- Kategori
- İnançlar
Cuma sohbeti
Yaşamın hengâmesi, ülkenin bitmez tükenmez sorunları. Hele bir de üzerine dostların sitemi geldi mi… İnsan öyle bir yoruluyor ki, sormayın.
İyi ki bizi bizden iyi bilen, bizi bizden çok seven, biz kaçsak da bize asla küsmeyen bir irade var.
Bugün Cuma. Beyoğlu’ndan Üsküdar’a. Aziz Mahmud Hüdai Hz.’nin kabrine, kalbine bir yolcuk. “Sen, sarayında otururken, dışarıda tebaan aç mı susuz mu? Şu kış günü sobasında var mıdır kömürü? Bilmezken, ben nereden bileyim, elindeki akrep mi? Yoksa fil mi?” diye, devrin padişahına ve padişahlarına ders veren, yol gösteren, halk ile hak arasında köprü olan eşsiz abidevi bir şahsiyet. Aziz Mahmud Hüdai.
“Kim benim kabrimi ziyaret ederse, ateşte yanmasın, suda boğulmasın, kıyamete dek bizim korumamız altında olsun” diyen, yüce gönüllü insan.
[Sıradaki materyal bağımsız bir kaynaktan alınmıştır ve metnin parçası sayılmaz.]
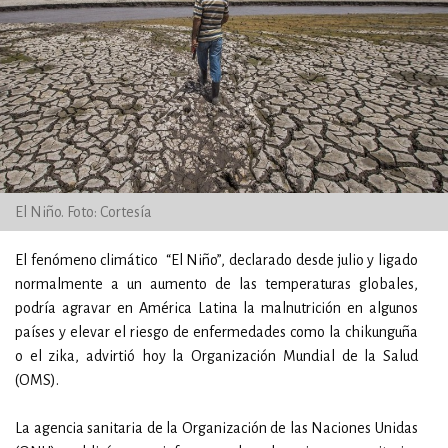
El Niño. Foto: Cortesía
El fenómeno climático “El Niño”, declarado desde julio y ligado
normalmente a un aumento de las temperaturas globales,
podría agravar en América Latina la malnutrición en algunos
países y elevar el riesgo de enfermedades como la chikunguña
o el zika, advirtió hoy la Organización Mundial de la Salud
(OMS).
La agencia sanitaria de la Organización de las Naciones Unidas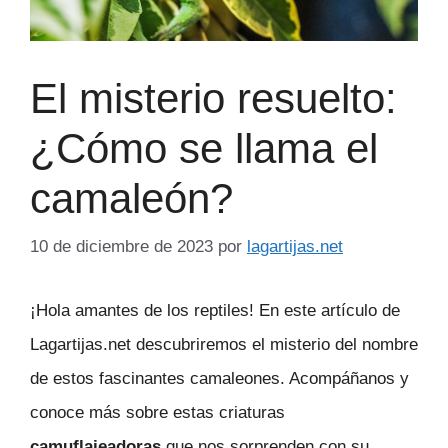
El misterio resuelto:
¿Cómo se llama el
camaleón?
10 de diciembre de 2023
por
lagartijas.net
¡Hola amantes de los reptiles! En este artículo de
Lagartijas.net descubriremos el misterio del nombre
de estos fascinantes camaleones. Acompáñanos y
conoce más sobre estas criaturas
camuflajeadoras
que nos sorprenden con su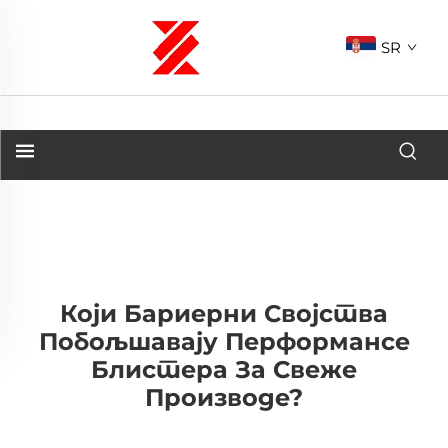
SR
Који Бариерни Својства
Побољшавају Перформансе
Блистера За Свеже
Производе?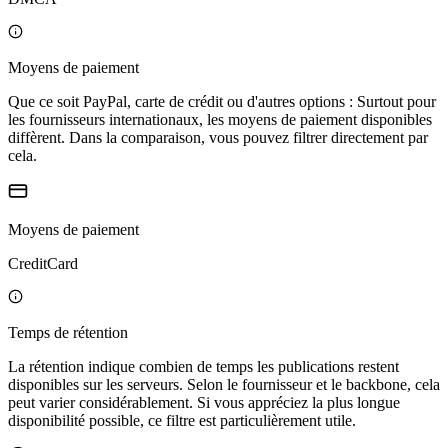
Moyens de paiement
Que ce soit PayPal, carte de crédit ou d'autres options : Surtout pour
les fournisseurs internationaux, les moyens de paiement disponibles
diffèrent. Dans la comparaison, vous pouvez filtrer directement par
cela.
Moyens de paiement
CreditCard
Temps de rétention
La rétention indique combien de temps les publications restent
disponibles sur les serveurs. Selon le fournisseur et le backbone, cela
peut varier considérablement. Si vous appréciez la plus longue
disponibilité possible, ce filtre est particulièrement utile.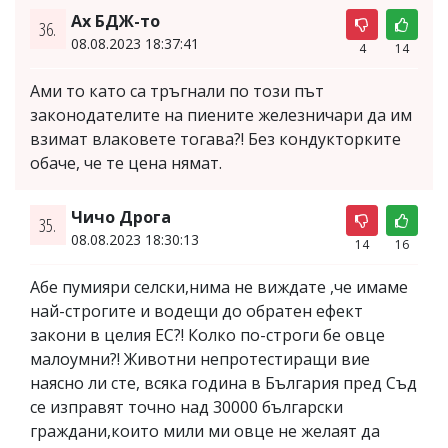
Ах БДЖ-то
36.
08.08.2023 18:37:41
4
14
Ами то като са тръгнали по този път
законодателите на пиените железничари да им
взимат влаковете тогава?! Без кондукторките
обаче, че те цена нямат.
Чичо Дрога
35.
08.08.2023 18:30:13
14
16
Абе пумияри селски,нима не виждате ,че имаме
най-строгите и водещи до обратен ефект
закони в целия ЕС?! Колко по-строги бе овце
малоумни?! Животни непротестиращи вие
наясно ли сте, всяка година в България пред Съд
се изправят точно над 30000 български
граждани,които мили ми овце не желаят да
Hani “Şehitler Ölmez” ya, hani ölü olan bizizdir aslında. Görmez kör gözlerimiz hakikat ile gerçeği.
Bıraktım bugün tüm işi gücü. Öyle yorgun ki kalbim. Sanırsın, büyük bir savaştan kaçtım şimdi. Harap, yıkık, virane. Kırık dökük kalp kristal tanecikleri ile.
“Hey usta ben geldim! Avucumda yüreğim. Al ne olur? Ver bana yenisini.”
Cumanız hayr olsun. Sizi dosta taşıyacak yâr ve yârenlerle birlikte olun. Hoş sohbet ile hoşça kalın.